Don't be afraid of clients getting to know your life. That is probably going to be your biggest selling point to who you are as a person and as a brand. Allowing them to get to know you personally gets people to connect with you past the surface level of, "Joanne, the hairstylist or Joanne, the photographer." Now its, "Joanne, my stylist who has two kids, loves Disneyland, does Pilates, and always gives me a kick ass haircut!" BOOM, that is how you want them to think of you. You should be a person behind the job description.

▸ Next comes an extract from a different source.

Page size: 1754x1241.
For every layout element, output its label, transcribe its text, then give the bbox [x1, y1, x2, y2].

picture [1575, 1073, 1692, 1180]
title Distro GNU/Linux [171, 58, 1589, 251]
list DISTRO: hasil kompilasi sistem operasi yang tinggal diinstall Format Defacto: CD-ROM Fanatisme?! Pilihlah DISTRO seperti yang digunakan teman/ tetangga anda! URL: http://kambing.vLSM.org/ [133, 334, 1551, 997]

Some awesome tools that can help you build a better brand are: Facebook, Twitter, Instagram, Pinterest, and anything social media related. Think about how the world communicates, are you doing the same? Now if you are, think about what you are communicating to the world and how they are viewing you. Keep in mind that everything you do on the internet is permanent. It's there forever and can always be brought back to reality through Google. Have you googled your name yet to see what comes up? A great tool to keep track of who's saying what is Google Alerts. You can set alerts to notify you when people use your name. It's a great way to stay on top of what's being said and by who. This way if you do come across a disgruntled client, you can nip it in the butt right away and fix it.
Now regarding social media, it can be such a powerful way to market yourself, but can also be used in a very negative way. Keep in mind who your audience is. If your Facebook friend list has grown larger due to clients then keep in mind that just because they don't comment or "like" your status, they may be reading it. So don't post negativity. People do not like it. If you're going to post anything person, just keep in mind who your audience is and remember you're still trying to sell the most important brand, you.
Facebook should be used as a gateway for clients to get to where you really want them to go. If you have a blog, what you post on Facebook should be little snippets of the full story on your blog. If you're at work and you want to promote yourself. Check in, let your peeps know you're there! Facebook reaches a much larger audience than just your website alone so if you use it right, you're able to attract those people to where you want them to go, your website/blog.
Twitter is best used with short outbursts of what you are thinking, doing, etc. 140 characters are all you have to make things interesting. Its also a great tool to build community amongst your fellow peers in your industry. Create conversations with Twitter and you never know what lasting friendships you may create.
Instagram, just like Twitter, but photos. How awesome for a hairstylist to use this as before and after photos of their clients. Don't forget the hashtags. #hair #ombre #highlights #salon. And tag your clients, as long as they don't mind. =)
Pinterest. This is fairly new, but totally awesome! You know all those cool things you see on the web that inspire you, now you have a place for them. It's a great way to build mood boards and inspiration boards and the best part is you can easily attract or deter clients this way and really build a strong voice for your brand based on the things that you are attracted to. After all you want clients to be inspired by some of the same things you are inspired by. Like minds attract like minds.
So for some of you hairstylists, entrepreneurs, small business owners, and folks I hope that this insight has helped. Remember: how you present yourself in real life and on a social media life is what you want your potential clients to look at you. So always be the part.